(Items listed in a dataset)
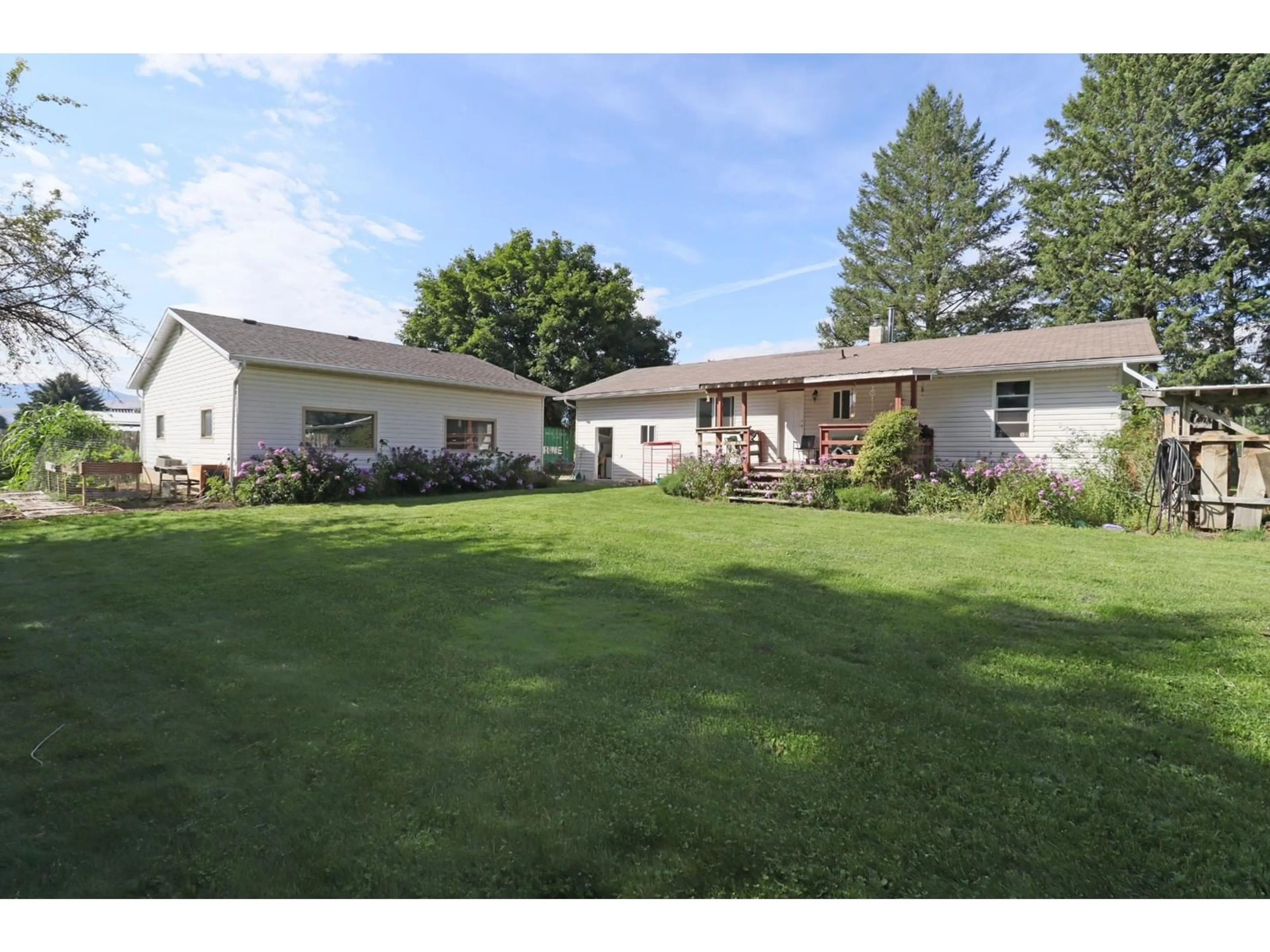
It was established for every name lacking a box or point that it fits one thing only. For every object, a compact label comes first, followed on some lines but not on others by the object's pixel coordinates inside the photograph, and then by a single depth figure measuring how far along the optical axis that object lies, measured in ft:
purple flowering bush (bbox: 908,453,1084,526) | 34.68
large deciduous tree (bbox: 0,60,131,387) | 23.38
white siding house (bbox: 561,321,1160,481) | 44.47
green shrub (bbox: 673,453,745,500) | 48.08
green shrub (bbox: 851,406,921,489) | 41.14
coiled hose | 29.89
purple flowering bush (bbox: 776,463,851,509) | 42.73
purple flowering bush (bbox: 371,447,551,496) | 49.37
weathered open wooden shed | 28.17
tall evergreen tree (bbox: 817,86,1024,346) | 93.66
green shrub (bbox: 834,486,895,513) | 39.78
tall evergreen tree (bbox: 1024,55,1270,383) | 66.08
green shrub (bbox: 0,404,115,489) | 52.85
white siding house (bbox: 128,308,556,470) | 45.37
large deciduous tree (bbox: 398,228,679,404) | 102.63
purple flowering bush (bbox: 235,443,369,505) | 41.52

- WORK REQUIRED: The reply should hold an exact repeat of the entries from their opening line through the line with "green shrub (bbox: 0,404,115,489) | 52.85", and no pictures at all.

- FINAL ANSWER:
It was established for every name lacking a box or point that it fits one thing only. For every object, a compact label comes first, followed on some lines but not on others by the object's pixel coordinates inside the photograph, and then by a single depth figure measuring how far along the optical axis that object lies, measured in ft:
purple flowering bush (bbox: 908,453,1084,526) | 34.68
large deciduous tree (bbox: 0,60,131,387) | 23.38
white siding house (bbox: 561,321,1160,481) | 44.47
green shrub (bbox: 673,453,745,500) | 48.08
green shrub (bbox: 851,406,921,489) | 41.14
coiled hose | 29.89
purple flowering bush (bbox: 776,463,851,509) | 42.73
purple flowering bush (bbox: 371,447,551,496) | 49.37
weathered open wooden shed | 28.17
tall evergreen tree (bbox: 817,86,1024,346) | 93.66
green shrub (bbox: 834,486,895,513) | 39.78
tall evergreen tree (bbox: 1024,55,1270,383) | 66.08
green shrub (bbox: 0,404,115,489) | 52.85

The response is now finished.